Use of Colorimetric Culture Methods for Detection of Mycobacterium Tuberculosis Complex Isolates from Sputum Samples in Resource-Limited Settings
De Beaudrap, P
AffiliationEpicentre Mbarara, Mbarara, Uganda. firstname.lastname@example.org
MetadataShow full item record
JournalJournal of Clinical Microbiology
AbstractDespite recent advances, tuberculosis (TB) diagnosis remains imperfect in resource-limited settings due to its complexity and costs, poor sensitivity of available tests, or long times to reporting. We present a report on the use of colorimetric methods, based on the detection of mycobacterial growth using colorimetric indicators, for the detection of Mycobacterium tuberculosis in sputum specimens.
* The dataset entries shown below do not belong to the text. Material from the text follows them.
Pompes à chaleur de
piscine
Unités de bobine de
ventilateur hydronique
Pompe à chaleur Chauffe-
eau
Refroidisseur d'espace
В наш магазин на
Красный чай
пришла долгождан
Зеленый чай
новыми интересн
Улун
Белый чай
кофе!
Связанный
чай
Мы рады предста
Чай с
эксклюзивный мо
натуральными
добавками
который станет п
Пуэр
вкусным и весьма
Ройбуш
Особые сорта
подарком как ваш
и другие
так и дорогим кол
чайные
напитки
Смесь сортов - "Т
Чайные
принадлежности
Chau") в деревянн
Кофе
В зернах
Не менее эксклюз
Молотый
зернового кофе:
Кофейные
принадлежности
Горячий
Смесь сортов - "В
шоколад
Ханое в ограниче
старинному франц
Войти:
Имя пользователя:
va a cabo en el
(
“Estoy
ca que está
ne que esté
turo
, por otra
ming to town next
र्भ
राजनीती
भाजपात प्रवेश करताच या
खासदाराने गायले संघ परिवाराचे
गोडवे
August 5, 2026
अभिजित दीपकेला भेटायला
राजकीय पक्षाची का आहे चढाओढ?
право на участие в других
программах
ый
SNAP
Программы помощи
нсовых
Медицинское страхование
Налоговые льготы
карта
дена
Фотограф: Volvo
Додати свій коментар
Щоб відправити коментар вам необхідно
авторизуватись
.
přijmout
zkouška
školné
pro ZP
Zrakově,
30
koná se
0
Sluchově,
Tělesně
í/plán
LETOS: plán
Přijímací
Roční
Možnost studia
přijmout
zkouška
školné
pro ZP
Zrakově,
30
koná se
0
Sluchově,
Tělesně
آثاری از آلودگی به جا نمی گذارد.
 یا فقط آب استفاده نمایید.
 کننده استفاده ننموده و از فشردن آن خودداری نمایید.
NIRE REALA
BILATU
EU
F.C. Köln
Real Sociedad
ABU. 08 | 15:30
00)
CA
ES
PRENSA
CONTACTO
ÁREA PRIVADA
We evaluated the nitrate reductase assay (NRA), a modified NRA using para-nitrobenzoic acid (PNB) (NRAp), and the resazurin tube assay using PNB (RETAp) to differentiate tuberculous and nontuberculous mycobacteria. The performances were assessed at days 18 and 28 using mycobacterium growth indicator tube (MGIT) and Löwenstein-Jensen (LJ) medium culture methods as the reference standards. We enrolled 690 adults with suspected pulmonary tuberculosis from a regional referral hospital in Uganda between March 2010 and June 2011. At day 18, the sensitivities and specificities were 84.6% and 90.0% for the NRA, 84.1% and 92.6% for the NRAp, and 71.2% and 99.3% for the RETAp, respectively. At day 28, the sensitivity of the RETAp increased to 82.6%. Among smear-negative patients with suspected TB, sensitivities at day 28 were 64.7% for the NRA, 61.3% for the NRAp, and 50% for the RETAp. Contamination rates were found to be 5.4% for the NRA and 6.7% for the RETAp, compared with 22.1% for LJ medium culture and 20.4% for MGIT culture. The median times to positivity were 10, 7, and 25 days for colorimetric methods, MGIT culture, and LJ medium culture,respectively. Whereas the low specificity of the NRA/NRAp precludes it from being used for TB diagnosis, the RETAp might provide an alternative to LJ medium culture to decrease the time to culture results in resource-poor settings.